Die Lucky Luke Western Bank

Wer bei google die Begriffe Bank, Finanz/Finance und Innovativ beliebig kombiniert, erhält Ergebnisse im Millionenbereich. Es gibt sogar eine Bank, die sich Innovative Bank nennt.

Die von mir am meisten verhasste Verwendung von Innovation im Bankenbereich ist "Produktinnovation". Dass Banken keine Produkte haben, schrieb ich bereits. Ein Konto ist ein Datensatz, eine Menge von Nullen und Einsen in einem Rechenzentrum, eine Dienstleistung, über die ich Zahlungen abwickele. Ein Konto ist kein MP3 Player, keine Tüte Milch und auch keine Verpackungsmaschine. Genauso wenig ist ein Kredit, ein Fonds oder ein Depot ein "Produkt".


Das Lustige am Wort Produktinnovation ist, dass auch der zweite Teil, die Innovation, nicht auf Banken zutrifft. Dazu muss man nur einen Blick auf die lange Geschichte der Bank anschauen: Die Erfindung der europäischen Bank liegt im Mittelalter. 600 Jahre sollten ausreichen, um eine gewisse Markt- und Prozessreife zu entwickeln, die keinen Platz mehr für echte Innovation lässt. Zum Vergleich: Autos gibt es hundert, PCs dreißig Jahre. Ausklammern möchte ich den Zahlungsverkehr.
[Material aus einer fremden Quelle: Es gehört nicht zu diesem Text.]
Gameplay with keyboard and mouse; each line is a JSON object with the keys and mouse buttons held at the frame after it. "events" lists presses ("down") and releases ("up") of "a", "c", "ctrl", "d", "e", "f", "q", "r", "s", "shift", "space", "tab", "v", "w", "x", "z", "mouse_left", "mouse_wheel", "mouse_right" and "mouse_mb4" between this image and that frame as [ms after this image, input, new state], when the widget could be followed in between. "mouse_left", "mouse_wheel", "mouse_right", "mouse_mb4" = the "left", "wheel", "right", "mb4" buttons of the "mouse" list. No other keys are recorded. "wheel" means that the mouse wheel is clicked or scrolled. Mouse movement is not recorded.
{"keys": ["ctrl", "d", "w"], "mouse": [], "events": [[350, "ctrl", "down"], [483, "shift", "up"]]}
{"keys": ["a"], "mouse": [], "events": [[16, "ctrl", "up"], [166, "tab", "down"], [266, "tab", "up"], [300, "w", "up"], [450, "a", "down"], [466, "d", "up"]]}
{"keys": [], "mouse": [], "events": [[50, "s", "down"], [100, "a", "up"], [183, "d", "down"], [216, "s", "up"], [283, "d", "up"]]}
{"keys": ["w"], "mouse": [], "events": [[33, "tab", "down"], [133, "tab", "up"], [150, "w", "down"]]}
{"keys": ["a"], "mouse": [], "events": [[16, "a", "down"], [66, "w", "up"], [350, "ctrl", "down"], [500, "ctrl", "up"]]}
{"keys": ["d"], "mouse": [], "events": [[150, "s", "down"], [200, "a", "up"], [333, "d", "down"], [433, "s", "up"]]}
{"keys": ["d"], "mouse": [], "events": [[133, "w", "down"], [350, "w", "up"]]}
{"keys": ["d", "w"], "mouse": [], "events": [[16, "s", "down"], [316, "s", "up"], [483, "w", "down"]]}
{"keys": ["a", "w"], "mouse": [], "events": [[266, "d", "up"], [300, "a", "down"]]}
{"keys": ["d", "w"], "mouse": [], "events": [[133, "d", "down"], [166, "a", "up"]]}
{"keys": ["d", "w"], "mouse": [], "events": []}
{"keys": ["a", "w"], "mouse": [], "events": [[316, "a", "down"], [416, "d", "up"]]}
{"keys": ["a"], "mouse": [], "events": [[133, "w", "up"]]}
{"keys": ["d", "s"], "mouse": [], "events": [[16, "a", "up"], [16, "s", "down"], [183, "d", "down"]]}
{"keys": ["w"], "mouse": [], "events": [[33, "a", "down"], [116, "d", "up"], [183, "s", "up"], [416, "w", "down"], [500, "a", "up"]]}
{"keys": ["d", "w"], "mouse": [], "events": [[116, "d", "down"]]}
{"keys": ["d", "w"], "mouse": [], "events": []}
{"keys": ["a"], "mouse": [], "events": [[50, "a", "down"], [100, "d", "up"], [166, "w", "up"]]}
Um das Innovationspotential einer Bank im Kerngeschäft darzustellen, nämlich dem Einlagen- und Kreditgeschäft, möchte ich kurz die Lucky Luke Western Bank vorstellen. Die Western Bank hat ein einfaches Geschäftsmodell: Sie nimmt Einlagen der lokalen Bevölkerung entgegen und verleiht dieses Geld weiter, z.B. an die Eisenbahngesellschaft, um einen Bahnhof im Ort zu bauen. Ihr Geld verdient sie damit, dass sie die Einlagen niedriger verzinst als die Kredite. Da bleibt zwangsläufig was hängen, wenn man es richtig macht. Die Frage ist, was man bei der Differenz berücksichtigen muss:
  • Finanzierungskosten: Die Western Bank verleiht die Einlagen der Bevölkerung. Wenn sie nett ist, zahlt sie Zinsen für die Einlagen.
  • Laufende Kosten: Die Western Bank hat Mitarbeiter, sie muss in ein Gebäude und einen Dalton sicheren Tresor investieren.
  • Liquiditätsreserve: Will ein Cowboy sein Geld im Saloon verzechen, verspielen und verXXXen, muss sie ihm das Geld auszahlen können. Sie braucht also eine Barreserve. Geld, das nicht verliehen wird, verdient kein Geld.
  • Erwartete Ausfälle: Wenn ich 100 Goldgräbern die Spitzhacke (je 10$) finanziere und zwei davon kein Gold finden, kann ich mir zwar die Spitzhacke zurückholen. Auf den Zinsen (1$) und der Differenz zwischen Anschaffungswert (10$) und Wiederverkaufswert (6$) bleibe ich aber sitzen (in Summe 10$ auf 1000$ Kreditvolumen = 1%). Ich muss mir vor der Kreditvergabe überlegen, wie hoch die erwarteten (= durchschnittlichen) Ausfälle sind.
  • Nicht-Erwartete Ausfälle: Jetzt kann man zwar erwarten, dass nur zwei von 100 Goldgräbern ausfallen. In einem schlechten Jahr können es aber auch vier sein. Wenn es gut läuft, keiner. Für das schlechte Jahr muss man Rücklagen bilden.
  • Schätzungenauigkeit: Wenn der Goldrausch in der Stadt anfängt, verfügt die Bank über keine Erfahrungswerte für die Finanzierung von Spitzhacken. Sie weiß also nicht, wie viel sie für eine gebrauchte Spitzhacke erzielen kann und wie viele Goldgräber im Schnitt pro Jahr ausfallen. Will die Bank Geschäft machen, muss sie diese Unsicherheit bepreisen und oben drauf schlagen. Das kann dazu führen, dass sich ein Kredit nicht mehr lohnt.
  • Schätzfehler: Der Goldrausch neigt sich dem Ende. Seit der Gründung der Bank fielen im Schnitt zwei Goldgräber pro Jahr aus. Weil das Gold knapp wird, fallen auf einmal zehn Goldgräber aus. Das war nicht erwartet und wird selten bepreist.
  • Gewinn: Last but not least schlägt die Western Bank ihren Profit oben drauf.
Das ist ein einfaches Modell für eine klassische Bank. Man mag einwenden, dass wir heute globale Kapitalmärkte haben, eine Differenzierung der Banken in Retail und Investment Banken, Zentralbanken, LIBOR, den Interbankenmarkt, Portfoliorisiken, ... Am Ende bleibt es dabei, dass Banken an der Differenz zwischen Einlagezinsen und Kreditzinsen verdienen.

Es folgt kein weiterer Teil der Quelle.